Here are a few words from Edwidge:
“As a Black woman, I value the importance of wellness in the workplace, which is achieved through the inclusion and acceptance of employment equity and diversity groups. I strongly believe that the blending of our differences allows us to develop, grow and even surpass ourselves. We must show leadership and innovation in the fight against racism and inequity by implementing effective strategies and concrete actions. I am proud and happy to be part of this new team as Director of Anti-Racism, Diversity and Inclusion. I want to promote and build a fair, equitable and inclusive organization for all.”
Bell Let’s Talk Day
Bell Let’s Talk Day was on Wednesday, January 26. It provided a reminder of the importance of talking about mental health and to help break down barriers. The pandemic, especially this current wave, continues to have an impact on everyone’s mental health and it is important to make efforts to eliminate the stigma associated with mental injuries. Peer support is one important way we can all make a difference, in addition to following five simple ways:
- Language matters
- Educate yourself
- Be kind
- Listen and ask, and
- Talk about it
CSC took the opportunity to reinforce and promote ways to maintain positive mental health. We know that the pandemic continues to pose challenges for everyone but it is essential that we exercise self-care. This also helps us also look out for others.

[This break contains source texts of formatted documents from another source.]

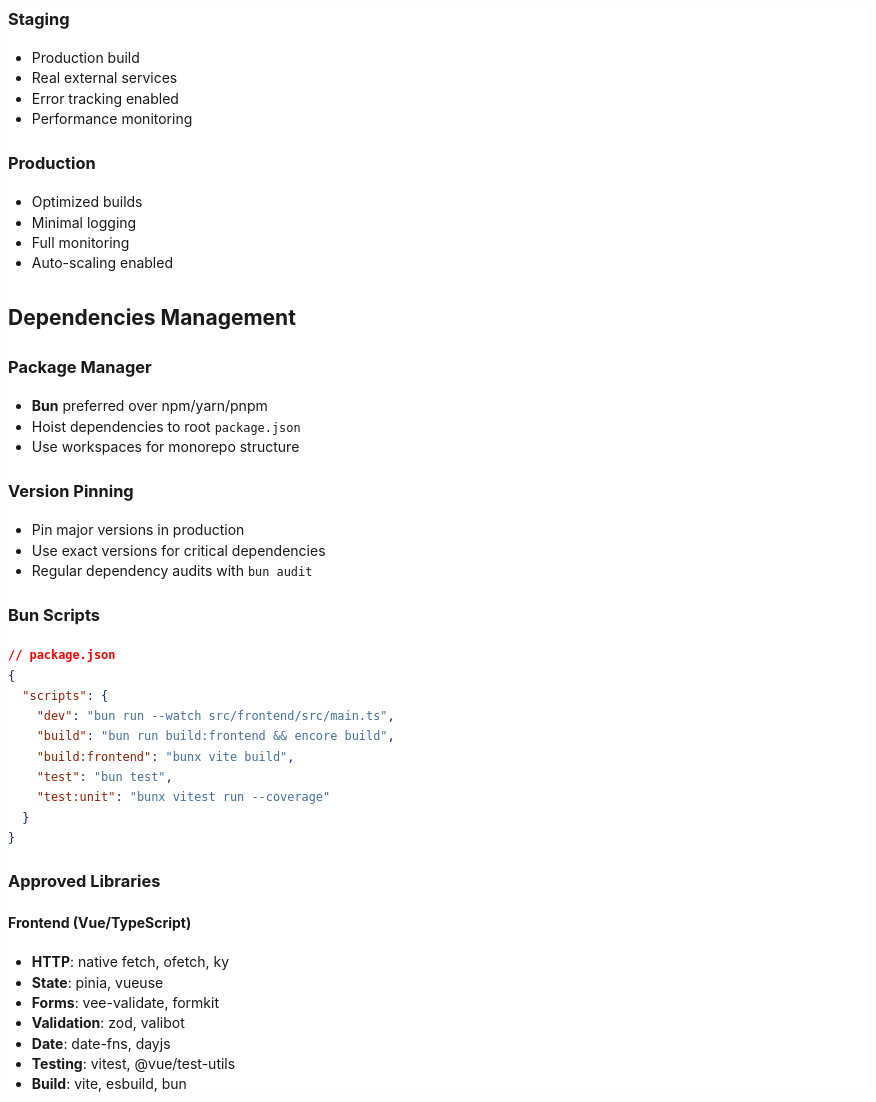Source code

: ### Staging
- Production build
- Real external services
- Error tracking enabled
- Performance monitoring

### Production
- Optimized builds
- Minimal logging
- Full monitoring
- Auto-scaling enabled

## Dependencies Management

### Package Manager
- **Bun** preferred over npm/yarn/pnpm
- Hoist dependencies to root `package.json`
- Use workspaces for monorepo structure

### Version Pinning
- Pin major versions in production
- Use exact versions for critical dependencies
- Regular dependency audits with `bun audit`

### Bun Scripts
```json
// package.json
{
  "scripts": {
    "dev": "bun run --watch src/frontend/src/main.ts",
    "build": "bun run build:frontend && encore build",
    "build:frontend": "bunx vite build",
    "test": "bun test",
    "test:unit": "bunx vitest run --coverage"
  }
}
```

### Approved Libraries

#### Frontend (Vue/TypeScript)
- **HTTP**: native fetch, ofetch, ky
- **State**: pinia, vueuse
- **Forms**: vee-validate, formkit
- **Validation**: zod, valibot
- **Date**: date-fns, dayjs
- **Testing**: vitest, @vue/test-utils
- **Build**: vite, esbuild, bun
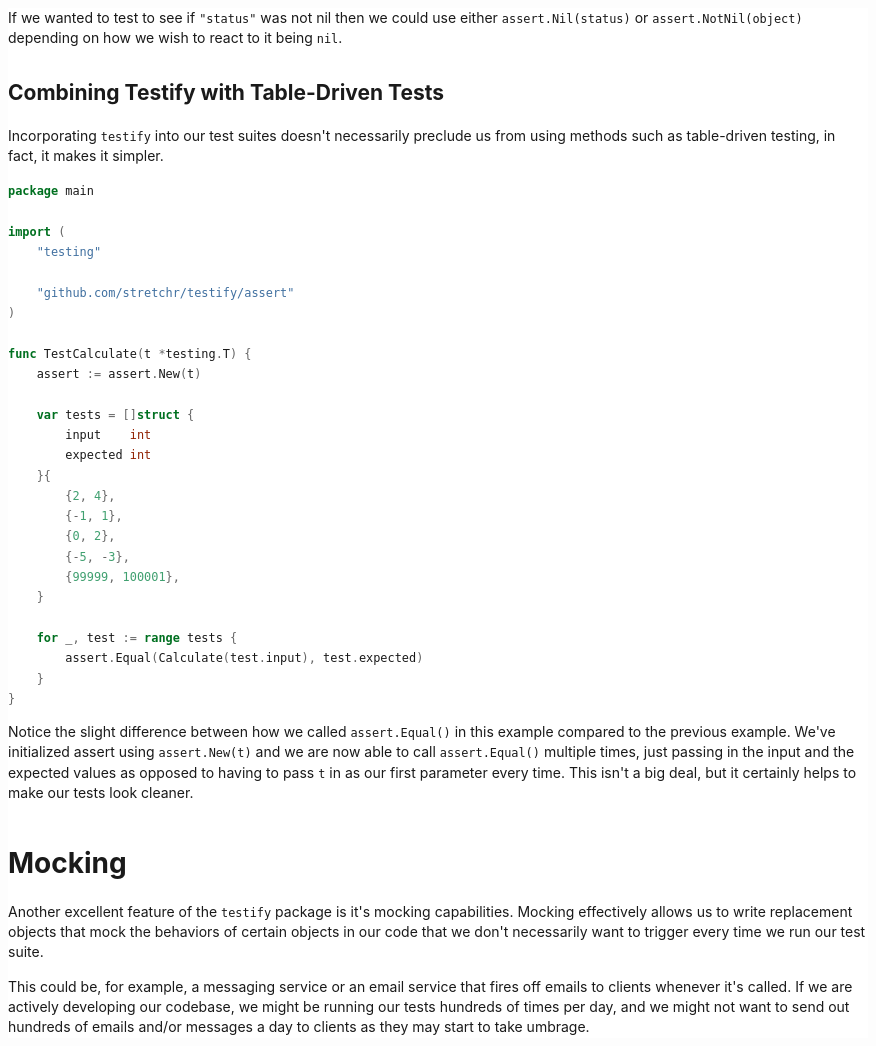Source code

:If we wanted to test to see if `"status"` was not nil then we could use either `assert.Nil(status)` or `assert.NotNil(object)` depending on how we wish to react to it being `nil`.

## Combining Testify with Table-Driven Tests

Incorporating `testify` into our test suites doesn't necessarily preclude us from using methods such as table-driven testing, in fact, it makes it simpler.

```go
package main

import (
	"testing"

	"github.com/stretchr/testify/assert"
)

func TestCalculate(t *testing.T) {
	assert := assert.New(t)

	var tests = []struct {
		input    int
		expected int
	}{
		{2, 4},
		{-1, 1},
		{0, 2},
		{-5, -3},
		{99999, 100001},
	}

	for _, test := range tests {
		assert.Equal(Calculate(test.input), test.expected)
	}
}
```

Notice the slight difference between how we called `assert.Equal()` in this example compared to the previous example. We've initialized assert using `assert.New(t)` and we are now able to call `assert.Equal()` multiple times, just passing in the input and the expected values as opposed to having to pass `t` in as our first parameter every time. This isn't a big deal, but it certainly helps to make our tests look cleaner. 

# Mocking

Another excellent feature of the `testify` package is it's mocking capabilities. Mocking effectively allows us to write replacement objects that mock the behaviors of certain objects in our code that we don't necessarily want to trigger every time we run our test suite.

This could be, for example, a messaging service or an email service that fires off emails to clients whenever it's called. If we are actively developing our codebase, we might be running our tests hundreds of times per day, and we might not want to send out hundreds of emails and/or messages a day to clients as they may start to take umbrage.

Letter writing kits for inmates
The Canadian Families and Corrections Network (CFCN) has been working closely with CSC to distribute letter writing kits at institutions. These kits provide inmates with a creative opportunity to communicate with their family and friends. Each kit contains a brown envelope with:
- pieces of lined, blank and child-friendly stationery
- white envelopes, and
- a pen
CSC is proud of this partnership and had the unique opportunity to participate in a CFCN family support group in the fall, to answer questions from family members about the vaccine requirements during the pandemic.
To learn more about the great work they do, please visit their website. You can also check out the CSC Let’s Talk Express article about their work with CSC during the pandemic.
- Canadian Families and Corrections Network
- Working Together to Support the Families of Incarcerated Individuals
Inmates build doghouses for charity
Inmates from Grierson Institution in Edmonton, Alberta are honing their skills and contributing to an eco-friendly community partnership, which is benefitting people in need and some lucky local dogs. The inmates have been busy building new doghouses to donate to a local non-profit charitable organization, The Mustard Seed, who will raffle off the doghouses and use the proceeds to assist with the programs and services they offer to the homeless and people at risk.
Grierson Institution inmates transformed materials bound for a landfill into cozy canine quarters using scrap pallets and skids donated by Edmonton Institution. A local roofing company generously donated scrap shingles. Since the project began, they have already completed six doghouses with plans for another nine houses in the works. Inmates:
- learn valuable construction skills such as framing and shingling
- divert scrap lumber and shingles from the landfill, and
- demonstrate the great results that can come from collaboration between institutions and community partners
In closing, I hope you are enjoying winter as much as you can. I hope that you all are taking good care of yourselves and those around you. Thank you for your support and collaboration.